DIRECTIONS - In the entries that follow, the lines from the one with "input[DWIDTH-1:0] d1;" through the one with "input reset;" are the ones to write out, exactly and with both ends included. Nothing else should appear.

Top of EXERCISE DATA

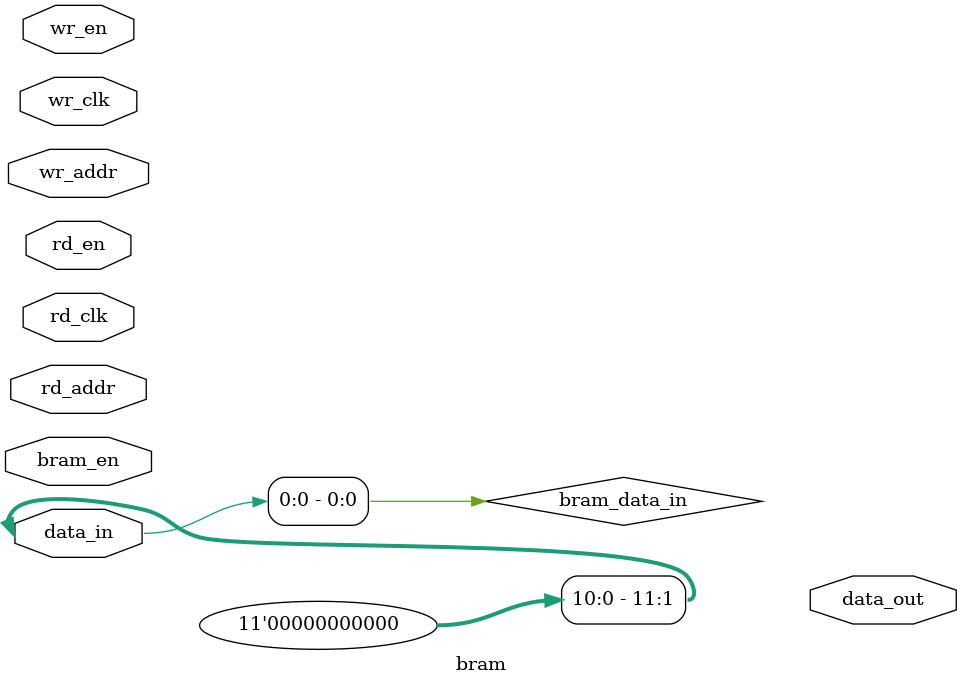
<source format=v>

/* BRAM is used to store data temperorly until it 
   is read.

   It has 640*480 rows. Each row is of 12-bit.
   
   Infer dual-port BRAM with dual clocks:
    https://docs.xilinx.com/v/u/2019.2-English/ug901-vivado-synthesis (page 126)*/
   
module bram 
 (
    input wire rd_clk,
    input wire rd_en,
    input wire [18:0] rd_addr,

    input wire wr_clk,
    input wire wr_en,
    input wire [18:0] wr_addr,

    input wire bram_en,
    input wire [11:0]data_in,
    output reg [11:0]data_out

);

// Declaring a ram.
localparam WIDTH = 12 ;
localparam DEPTH = 640*480;
reg [WIDTH - 1: 0]bram[0:DEPTH - 1];

reg bram_data_in;
  

// To read data from ram
always @(posedge rd_clk ) begin
        if(rd_en)
            bram_data_in <= bram[rd_addr];
end
  
assign data_in = bram_data_in;

  
// To write data to ram.
always @(posedge wr_clk ) begin
        if(bram_en)
            if(wr_en)
                bram[rd_addr] <= data_in ;
end
    
endmodule



</source>
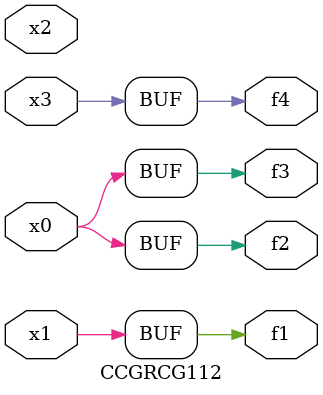
<source format=v>
module CCGRCG112(
	input x0, x1, x2, x3,
	output f1, f2, f3, f4
);
	assign f1 = x1;
	assign f2 = x0;
	assign f3 = x0;
	assign f4 = x3;
endmodule

</source>
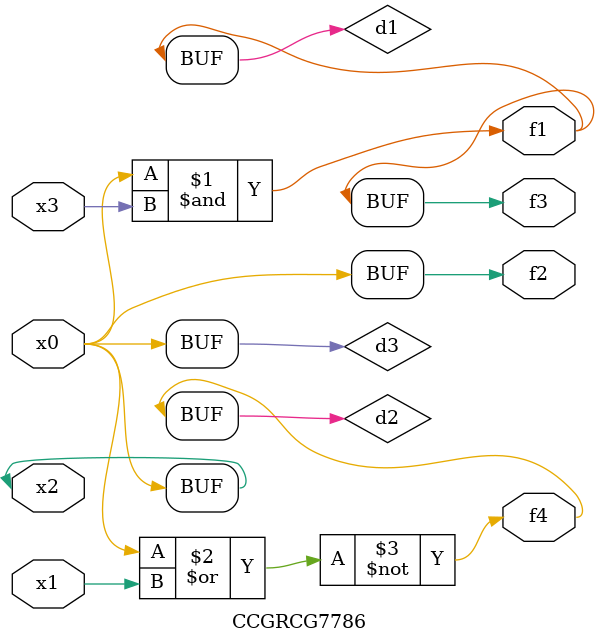
<source format=v>
module CCGRCG7786(
	input x0, x1, x2, x3,
	output f1, f2, f3, f4
);

	wire d1, d2, d3;

	and (d1, x2, x3);
	nor (d2, x0, x1);
	buf (d3, x0, x2);
	assign f1 = d1;
	assign f2 = d3;
	assign f3 = d1;
	assign f4 = d2;
endmodule

</source>
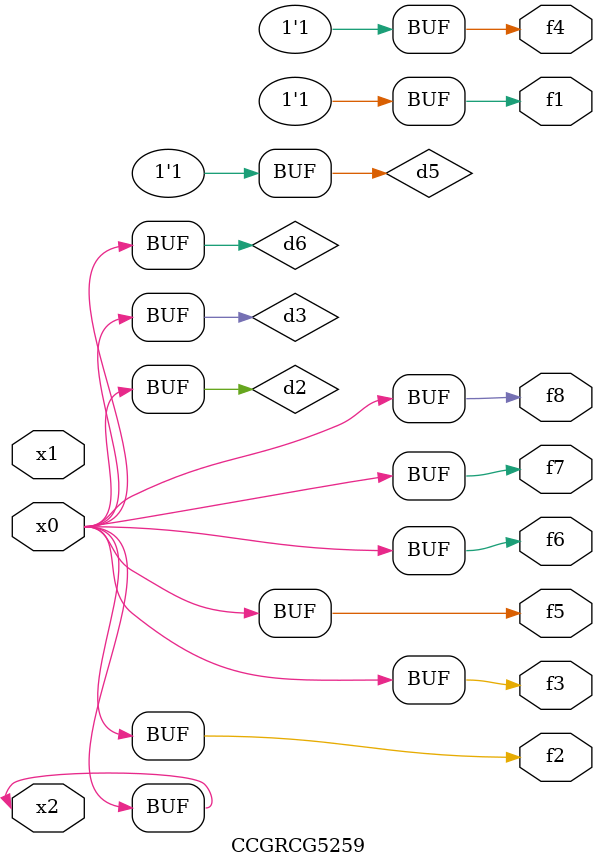
<source format=v>
module CCGRCG5259(
	input x0, x1, x2,
	output f1, f2, f3, f4, f5, f6, f7, f8
);

	wire d1, d2, d3, d4, d5, d6;

	xnor (d1, x2);
	buf (d2, x0, x2);
	and (d3, x0);
	xnor (d4, x1, x2);
	nand (d5, d1, d3);
	buf (d6, d2, d3);
	assign f1 = d5;
	assign f2 = d6;
	assign f3 = d6;
	assign f4 = d5;
	assign f5 = d6;
	assign f6 = d6;
	assign f7 = d6;
	assign f8 = d6;
endmodule

</source>
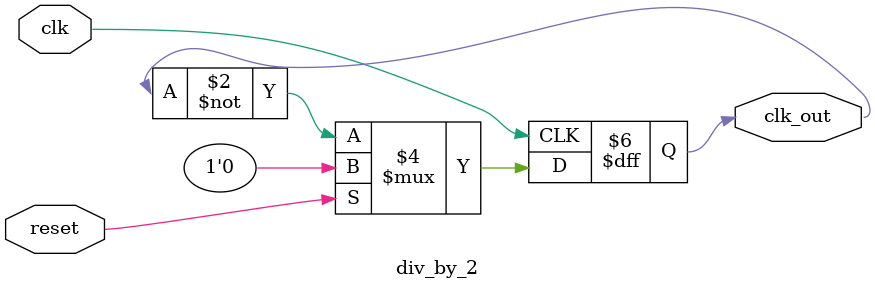
<source format=v>
`timescale 1ns / 1ps
module div_by_2(
    input clk,reset,
	output reg clk_out
    );
    
always@(posedge clk)   begin
	if(reset)
		clk_out <= 0;
	else
		clk_out <= ~clk_out;
end
 
endmodule

</source>
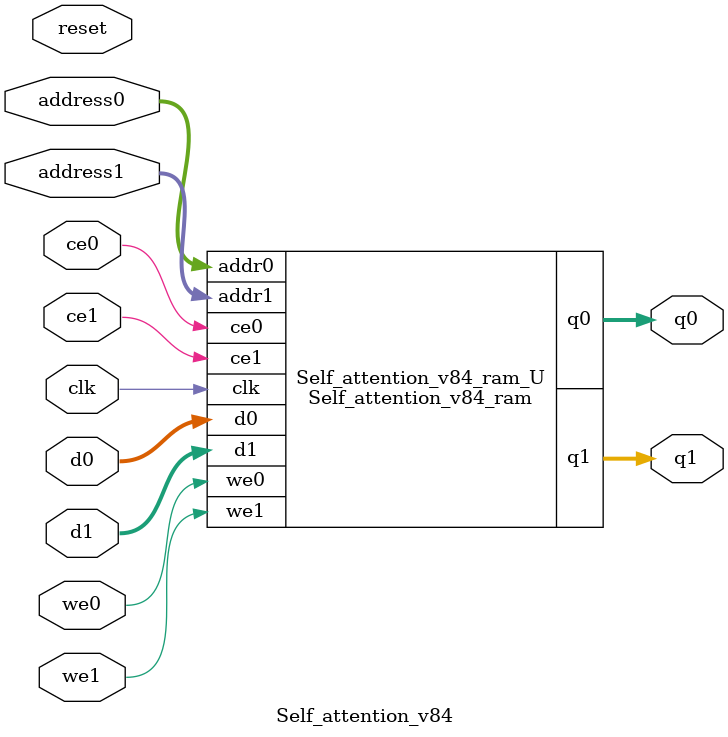
<source format=v>
`timescale 1 ns / 1 ps
module Self_attention_v84_ram (addr0, ce0, d0, we0, q0, addr1, ce1, d1, we1, q1,  clk);

parameter DWIDTH = 32;
parameter AWIDTH = 8;
parameter MEM_SIZE = 144;

input[AWIDTH-1:0] addr0;
input ce0;
input[DWIDTH-1:0] d0;
input we0;
output reg[DWIDTH-1:0] q0;
input[AWIDTH-1:0] addr1;
input ce1;
input[DWIDTH-1:0] d1;
input we1;
output reg[DWIDTH-1:0] q1;
input clk;

(* ram_style = "block" *)reg [DWIDTH-1:0] ram[0:MEM_SIZE-1];




always @(posedge clk)  
begin 
    if (ce0) begin
        if (we0) 
            ram[addr0] <= d0; 
        q0 <= ram[addr0];
    end
end


always @(posedge clk)  
begin 
    if (ce1) begin
        if (we1) 
            ram[addr1] <= d1; 
        q1 <= ram[addr1];
    end
end


endmodule

`timescale 1 ns / 1 ps
module Self_attention_v84(
    reset,
    clk,
    address0,
    ce0,
    we0,
    d0,
    q0,
    address1,
    ce1,
    we1,
    d1,
    q1);

parameter DataWidth = 32'd32;
parameter AddressRange = 32'd144;
parameter AddressWidth = 32'd8;
input reset;
input clk;
input[AddressWidth - 1:0] address0;
input ce0;
input we0;
input[DataWidth - 1:0] d0;
output[DataWidth - 1:0] q0;
input[AddressWidth - 1:0] address1;
input ce1;
input we1;
input[DataWidth - 1:0] d1;
output[DataWidth - 1:0] q1;



Self_attention_v84_ram Self_attention_v84_ram_U(
    .clk( clk ),
    .addr0( address0 ),
    .ce0( ce0 ),
    .we0( we0 ),
    .d0( d0 ),
    .q0( q0 ),
    .addr1( address1 ),
    .ce1( ce1 ),
    .we1( we1 ),
    .d1( d1 ),
    .q1( q1 ));

endmodule


</source>
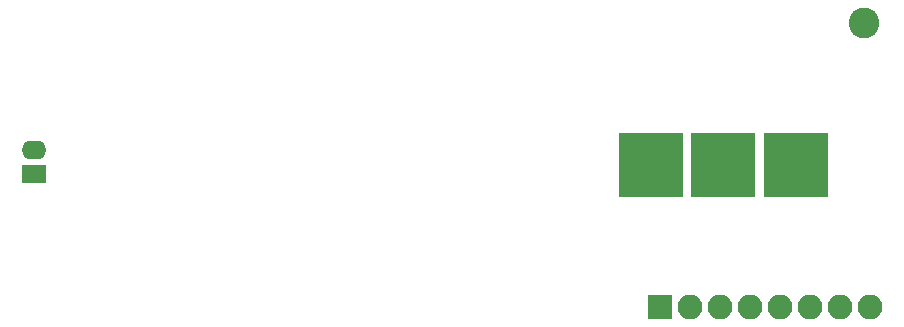
<source format=gbs>
G04 #@! TF.FileFunction,Soldermask,Bot*
%FSLAX46Y46*%
G04 Gerber Fmt 4.6, Leading zero omitted, Abs format (unit mm)*
G04 Created by KiCad (PCBNEW 4.0.5+dfsg1-4) date Sat Sep 16 14:32:47 2017*
%MOMM*%
%LPD*%
G01*
G04 APERTURE LIST*
%ADD10C,0.100000*%
%ADD11R,2.100000X1.600000*%
%ADD12O,2.100000X1.600000*%
%ADD13R,5.400000X5.400000*%
%ADD14R,2.100000X2.100000*%
%ADD15O,2.100000X2.100000*%
%ADD16C,2.600000*%
G04 APERTURE END LIST*
D10*
D11*
X95000000Y-87250000D03*
D12*
X95000000Y-85250000D03*
D13*
X147250000Y-86500000D03*
D14*
X148000000Y-98500000D03*
D15*
X150540000Y-98500000D03*
X153080000Y-98500000D03*
X155620000Y-98500000D03*
X158160000Y-98500000D03*
X160700000Y-98500000D03*
X163240000Y-98500000D03*
X165780000Y-98500000D03*
D13*
X159500000Y-86500000D03*
X153375000Y-86500000D03*
D16*
X165250000Y-74500000D03*
M02*

</source>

Bottom of EXERCISE DATA

FINAL ANSWER -
input[DWIDTH-1:0] d1;
input we1;
output reg[DWIDTH-1:0] q1;
input clk;

(* ram_style = "block" *)reg [DWIDTH-1:0] ram[0:MEM_SIZE-1];




always @(posedge clk)  
begin 
    if (ce0) begin
        if (we0) 
            ram[addr0] <= d0; 
        q0 <= ram[addr0];
    end
end


always @(posedge clk)  
begin 
    if (ce1) begin
        if (we1) 
            ram[addr1] <= d1; 
        q1 <= ram[addr1];
    end
end


endmodule

`timescale 1 ns / 1 ps
module Self_attention_v84(
    reset,
    clk,
    address0,
    ce0,
    we0,
    d0,
    q0,
    address1,
    ce1,
    we1,
    d1,
    q1);

parameter DataWidth = 32'd32;
parameter AddressRange = 32'd144;
parameter AddressWidth = 32'd8;
input reset;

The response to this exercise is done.